-- Opening Marker --

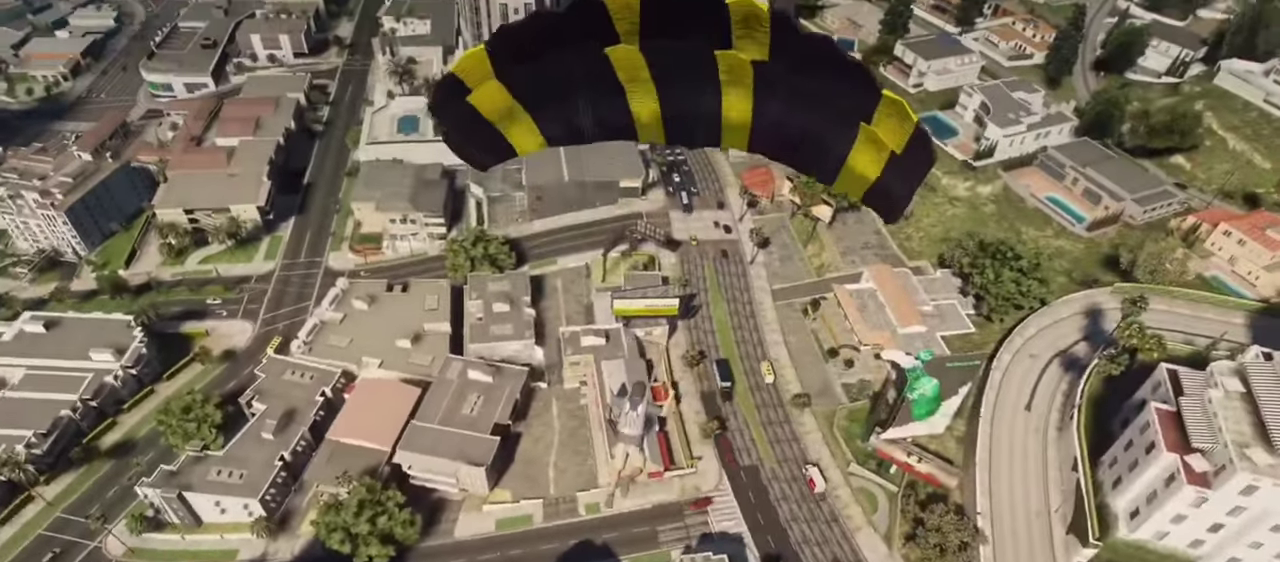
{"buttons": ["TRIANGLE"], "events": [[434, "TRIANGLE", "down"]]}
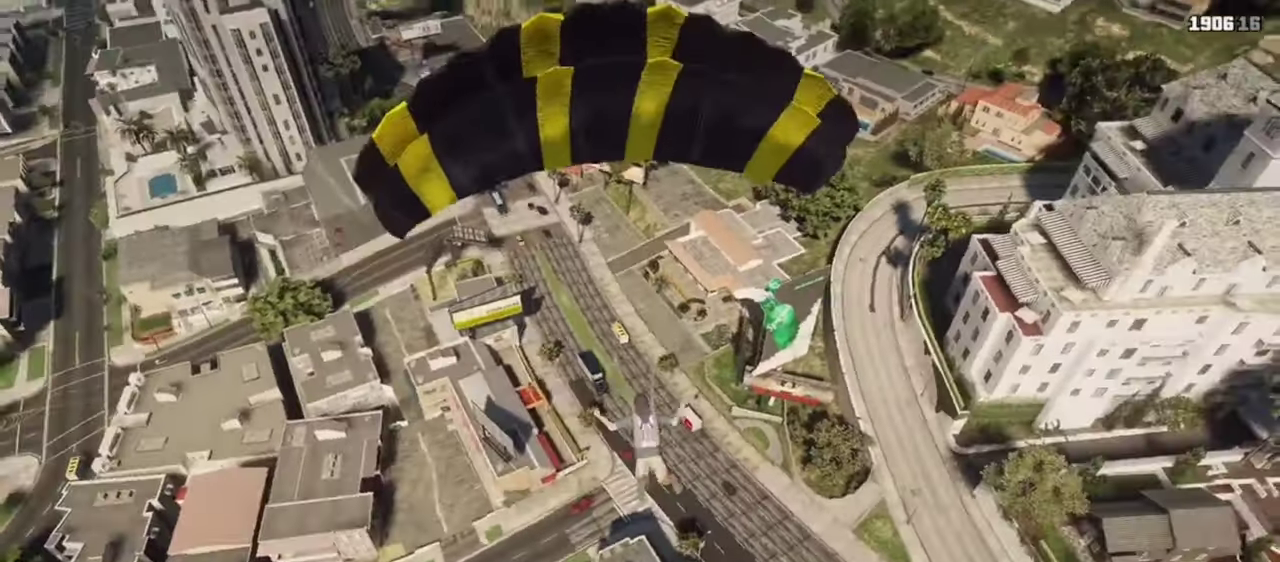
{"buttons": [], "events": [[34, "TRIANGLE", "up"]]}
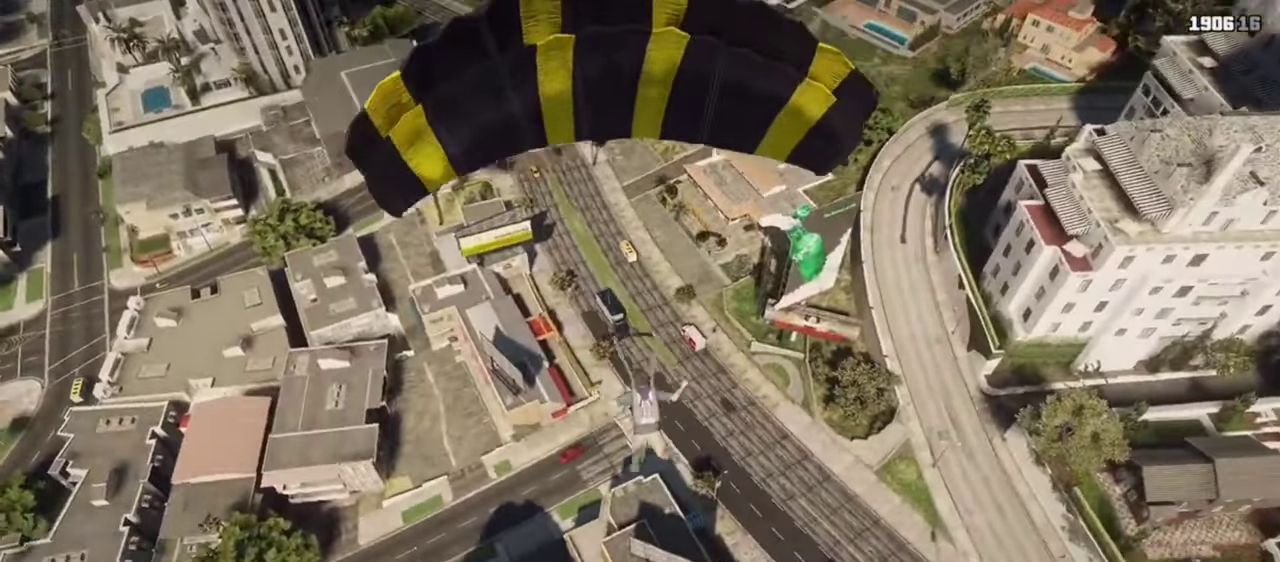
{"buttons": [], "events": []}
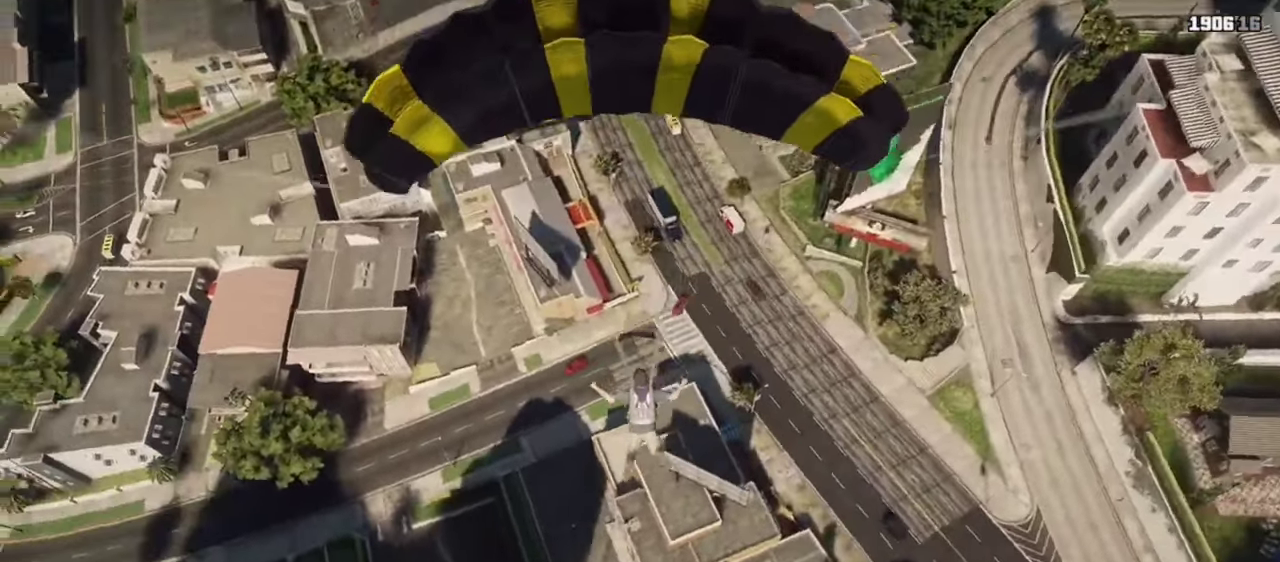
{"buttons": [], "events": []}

-- Closing Marker --

= WORK INSTRUCTIONS =
In which lines of the material above does the string "TRIANGLE" occur? Copy them all.

= WRITTEN SOLUTION =
{"buttons": ["TRIANGLE"], "events": [[434, "TRIANGLE", "down"]]}
{"buttons": [], "events": [[34, "TRIANGLE", "up"]]}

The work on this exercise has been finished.